[Extracted information Boundary: Start]

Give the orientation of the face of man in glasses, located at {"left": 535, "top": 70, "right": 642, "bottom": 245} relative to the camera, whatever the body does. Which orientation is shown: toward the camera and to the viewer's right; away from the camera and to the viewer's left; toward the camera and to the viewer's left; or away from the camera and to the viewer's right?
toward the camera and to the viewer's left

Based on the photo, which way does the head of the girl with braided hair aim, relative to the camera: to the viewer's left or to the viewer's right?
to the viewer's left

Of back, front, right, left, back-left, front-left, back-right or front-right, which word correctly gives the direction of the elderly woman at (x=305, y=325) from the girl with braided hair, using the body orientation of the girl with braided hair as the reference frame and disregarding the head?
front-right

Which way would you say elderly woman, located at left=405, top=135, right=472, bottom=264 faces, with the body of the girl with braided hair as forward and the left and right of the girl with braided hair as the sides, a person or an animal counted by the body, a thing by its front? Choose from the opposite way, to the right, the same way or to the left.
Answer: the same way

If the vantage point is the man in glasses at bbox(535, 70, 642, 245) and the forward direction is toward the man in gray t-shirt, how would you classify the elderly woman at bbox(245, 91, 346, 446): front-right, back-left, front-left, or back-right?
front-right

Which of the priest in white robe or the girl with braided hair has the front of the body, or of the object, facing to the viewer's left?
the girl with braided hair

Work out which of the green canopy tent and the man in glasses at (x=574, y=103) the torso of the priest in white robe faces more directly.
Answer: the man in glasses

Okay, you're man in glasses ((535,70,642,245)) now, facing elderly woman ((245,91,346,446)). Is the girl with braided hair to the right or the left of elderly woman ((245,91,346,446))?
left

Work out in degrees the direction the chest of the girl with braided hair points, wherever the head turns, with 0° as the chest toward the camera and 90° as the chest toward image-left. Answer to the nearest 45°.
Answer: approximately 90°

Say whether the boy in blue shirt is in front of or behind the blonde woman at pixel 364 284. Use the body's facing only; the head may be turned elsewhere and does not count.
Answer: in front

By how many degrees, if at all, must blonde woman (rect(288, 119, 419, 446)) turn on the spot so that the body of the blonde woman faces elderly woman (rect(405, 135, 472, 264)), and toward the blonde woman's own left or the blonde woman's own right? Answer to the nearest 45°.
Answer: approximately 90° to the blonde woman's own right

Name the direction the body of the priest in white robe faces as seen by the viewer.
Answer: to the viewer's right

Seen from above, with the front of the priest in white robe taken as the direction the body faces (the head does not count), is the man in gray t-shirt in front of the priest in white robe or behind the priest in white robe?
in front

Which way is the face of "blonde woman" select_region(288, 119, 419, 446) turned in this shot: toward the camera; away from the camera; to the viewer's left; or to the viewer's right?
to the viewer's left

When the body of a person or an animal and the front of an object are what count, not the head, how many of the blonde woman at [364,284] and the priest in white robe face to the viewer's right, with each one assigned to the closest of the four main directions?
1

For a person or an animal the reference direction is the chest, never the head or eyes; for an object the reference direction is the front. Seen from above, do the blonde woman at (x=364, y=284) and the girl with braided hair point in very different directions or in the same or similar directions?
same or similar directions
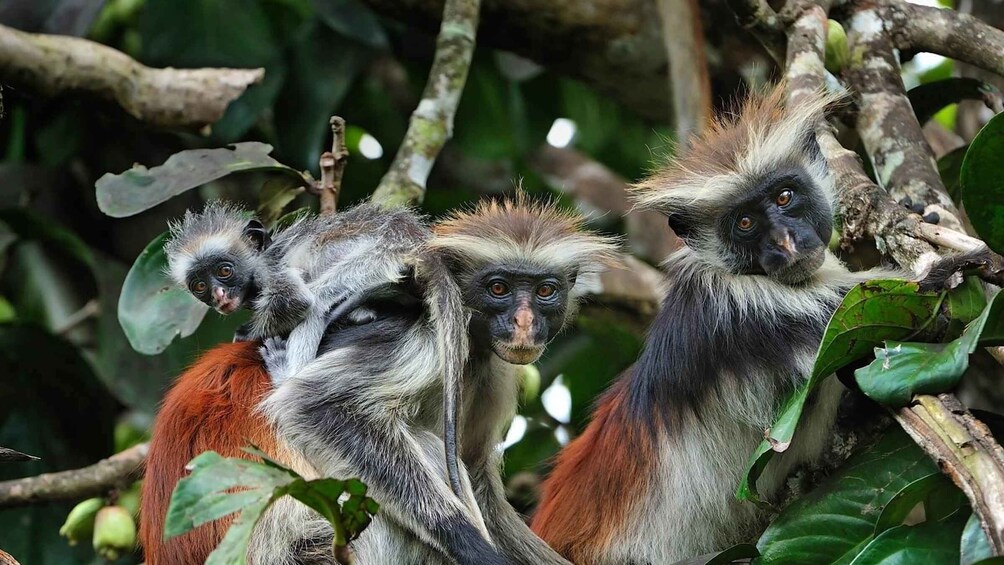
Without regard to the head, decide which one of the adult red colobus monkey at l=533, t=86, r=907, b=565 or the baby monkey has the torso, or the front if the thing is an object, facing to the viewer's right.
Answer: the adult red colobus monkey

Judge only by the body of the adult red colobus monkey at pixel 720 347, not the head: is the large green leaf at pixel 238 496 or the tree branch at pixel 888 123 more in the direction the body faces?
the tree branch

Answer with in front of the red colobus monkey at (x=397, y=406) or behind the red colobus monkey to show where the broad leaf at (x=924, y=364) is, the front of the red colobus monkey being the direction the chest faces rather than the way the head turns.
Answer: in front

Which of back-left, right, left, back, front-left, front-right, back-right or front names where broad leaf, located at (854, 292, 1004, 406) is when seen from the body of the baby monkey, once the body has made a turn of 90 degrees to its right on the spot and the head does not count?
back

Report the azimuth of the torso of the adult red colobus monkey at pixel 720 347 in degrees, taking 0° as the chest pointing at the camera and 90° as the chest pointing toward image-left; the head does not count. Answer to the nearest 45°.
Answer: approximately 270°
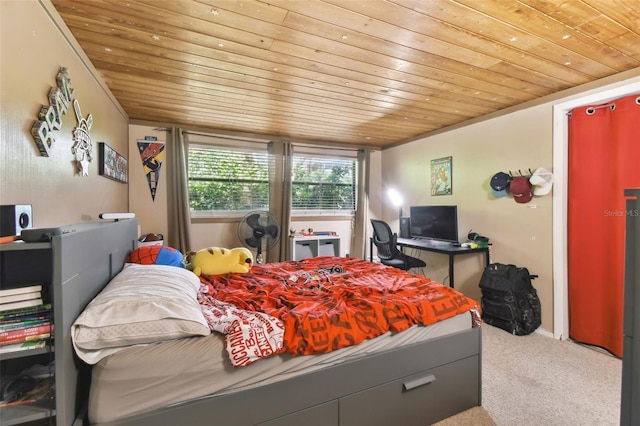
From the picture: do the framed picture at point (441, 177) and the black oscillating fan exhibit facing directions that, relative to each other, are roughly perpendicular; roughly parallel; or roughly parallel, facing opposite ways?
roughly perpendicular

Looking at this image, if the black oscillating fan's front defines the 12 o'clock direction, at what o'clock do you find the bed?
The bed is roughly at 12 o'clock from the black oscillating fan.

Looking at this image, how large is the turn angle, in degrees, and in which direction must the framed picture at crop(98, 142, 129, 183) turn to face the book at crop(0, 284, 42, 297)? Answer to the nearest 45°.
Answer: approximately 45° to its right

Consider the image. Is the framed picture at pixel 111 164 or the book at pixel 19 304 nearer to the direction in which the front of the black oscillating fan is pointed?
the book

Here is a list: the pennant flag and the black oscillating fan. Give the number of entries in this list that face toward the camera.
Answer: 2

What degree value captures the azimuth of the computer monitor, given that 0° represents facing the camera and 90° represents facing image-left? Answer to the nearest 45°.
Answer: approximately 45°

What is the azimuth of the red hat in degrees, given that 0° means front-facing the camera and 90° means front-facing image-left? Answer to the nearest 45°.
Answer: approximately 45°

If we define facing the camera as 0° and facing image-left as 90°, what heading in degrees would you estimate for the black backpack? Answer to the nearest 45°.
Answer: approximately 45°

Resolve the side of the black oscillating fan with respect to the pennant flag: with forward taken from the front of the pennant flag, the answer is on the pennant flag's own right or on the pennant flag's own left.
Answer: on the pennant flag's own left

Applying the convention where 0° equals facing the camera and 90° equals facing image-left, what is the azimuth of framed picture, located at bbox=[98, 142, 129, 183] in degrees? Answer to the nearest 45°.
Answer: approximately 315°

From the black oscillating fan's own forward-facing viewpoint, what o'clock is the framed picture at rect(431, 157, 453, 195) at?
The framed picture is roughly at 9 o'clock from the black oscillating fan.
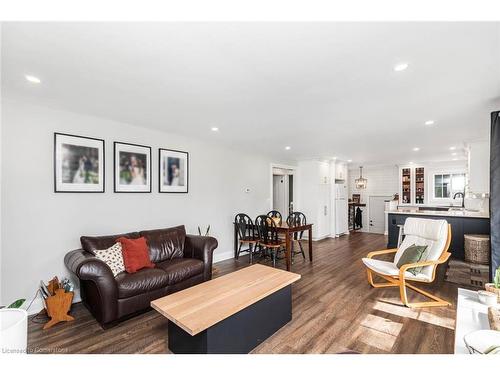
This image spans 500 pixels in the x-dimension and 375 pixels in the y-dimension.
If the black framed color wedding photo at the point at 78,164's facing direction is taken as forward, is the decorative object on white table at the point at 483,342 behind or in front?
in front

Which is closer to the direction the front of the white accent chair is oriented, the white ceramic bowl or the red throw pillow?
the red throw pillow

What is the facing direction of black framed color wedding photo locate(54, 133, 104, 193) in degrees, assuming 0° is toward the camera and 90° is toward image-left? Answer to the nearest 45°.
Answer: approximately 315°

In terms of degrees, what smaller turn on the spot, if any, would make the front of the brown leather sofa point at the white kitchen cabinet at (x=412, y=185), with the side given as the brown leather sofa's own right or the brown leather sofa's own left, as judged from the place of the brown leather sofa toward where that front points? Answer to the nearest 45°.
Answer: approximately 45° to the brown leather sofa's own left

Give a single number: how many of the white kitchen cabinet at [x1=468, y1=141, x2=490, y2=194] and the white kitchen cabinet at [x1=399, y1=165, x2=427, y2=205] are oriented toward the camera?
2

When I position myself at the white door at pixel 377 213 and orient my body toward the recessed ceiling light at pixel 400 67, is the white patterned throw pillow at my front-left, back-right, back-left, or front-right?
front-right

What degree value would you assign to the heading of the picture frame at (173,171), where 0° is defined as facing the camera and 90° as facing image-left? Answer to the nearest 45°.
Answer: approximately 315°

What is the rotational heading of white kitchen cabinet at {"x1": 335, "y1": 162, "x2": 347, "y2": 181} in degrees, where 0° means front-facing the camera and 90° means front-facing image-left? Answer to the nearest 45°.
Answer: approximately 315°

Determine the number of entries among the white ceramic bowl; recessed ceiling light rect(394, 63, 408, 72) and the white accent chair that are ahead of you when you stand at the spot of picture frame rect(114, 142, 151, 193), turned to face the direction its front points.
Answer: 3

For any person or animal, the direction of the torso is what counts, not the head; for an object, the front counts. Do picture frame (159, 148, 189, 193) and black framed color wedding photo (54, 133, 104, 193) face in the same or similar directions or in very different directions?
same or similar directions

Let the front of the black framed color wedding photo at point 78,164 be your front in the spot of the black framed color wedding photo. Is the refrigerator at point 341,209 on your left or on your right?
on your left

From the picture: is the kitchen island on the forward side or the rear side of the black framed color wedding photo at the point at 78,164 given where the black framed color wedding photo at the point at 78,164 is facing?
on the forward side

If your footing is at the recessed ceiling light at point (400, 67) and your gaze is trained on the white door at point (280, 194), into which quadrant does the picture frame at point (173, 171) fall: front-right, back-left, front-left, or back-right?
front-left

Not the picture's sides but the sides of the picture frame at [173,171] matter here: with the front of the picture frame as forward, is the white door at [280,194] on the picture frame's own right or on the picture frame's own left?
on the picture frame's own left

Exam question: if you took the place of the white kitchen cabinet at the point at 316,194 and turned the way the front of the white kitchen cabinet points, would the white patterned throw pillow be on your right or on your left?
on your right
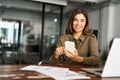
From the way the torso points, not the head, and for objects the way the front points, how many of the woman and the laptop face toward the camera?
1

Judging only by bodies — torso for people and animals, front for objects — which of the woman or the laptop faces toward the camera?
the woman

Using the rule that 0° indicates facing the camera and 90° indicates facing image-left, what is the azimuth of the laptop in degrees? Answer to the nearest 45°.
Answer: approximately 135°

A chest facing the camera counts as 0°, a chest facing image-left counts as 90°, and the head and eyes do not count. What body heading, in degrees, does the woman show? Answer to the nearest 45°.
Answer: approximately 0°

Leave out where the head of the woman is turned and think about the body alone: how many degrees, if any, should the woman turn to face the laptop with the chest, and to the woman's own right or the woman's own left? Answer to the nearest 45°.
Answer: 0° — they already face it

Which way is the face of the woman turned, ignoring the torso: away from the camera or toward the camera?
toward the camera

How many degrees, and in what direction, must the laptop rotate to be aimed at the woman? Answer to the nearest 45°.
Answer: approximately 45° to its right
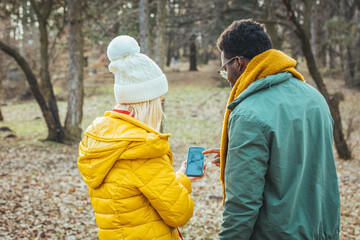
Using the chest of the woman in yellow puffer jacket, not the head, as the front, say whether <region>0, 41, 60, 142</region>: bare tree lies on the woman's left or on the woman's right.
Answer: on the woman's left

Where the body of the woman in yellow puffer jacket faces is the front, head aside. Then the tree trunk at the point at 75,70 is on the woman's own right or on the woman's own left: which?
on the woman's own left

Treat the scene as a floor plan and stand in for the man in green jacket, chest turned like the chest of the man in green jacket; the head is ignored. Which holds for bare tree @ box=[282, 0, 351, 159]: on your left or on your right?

[Extracted information Boundary: End]

■ **What is expected**
None of the pictures belong in the copy. Write out exactly the lines from the line that holds "Leave out where" through the last line of the listing above, both ends included.

■ **Solution for this exercise**
Leave out where the head of the woman is turned and think about the body alone: how many degrees, if any, should the woman turn to face the laptop with the chest, and to the woman's own right or the woman's own left? Answer to the nearest 45°.
Answer: 0° — they already face it

Which way is the face of the woman turned, ignoring the torso: away from the camera or toward the camera?
toward the camera

How many degrees, and in what direction, must the laptop rotate to be aimed at the woman? Answer to the nearest 45°.
Answer: approximately 45° to its right
Using the chest of the woman in yellow puffer jacket, not the head, as the front, say whether <region>0, 41, 60, 142</region>: bare tree lies on the woman's left or on the woman's right.
Answer: on the woman's left

Where the body of the woman in yellow puffer jacket faces is the front, head aside. Then the tree trunk at the point at 75,70 is on the woman's own right or on the woman's own left: which?
on the woman's own left

Treat the scene as a floor plan and stand in for the man in green jacket, chest turned like the chest of the man in green jacket; the head is ignored. Which holds for bare tree @ box=[282, 0, 351, 159]: on your left or on your right?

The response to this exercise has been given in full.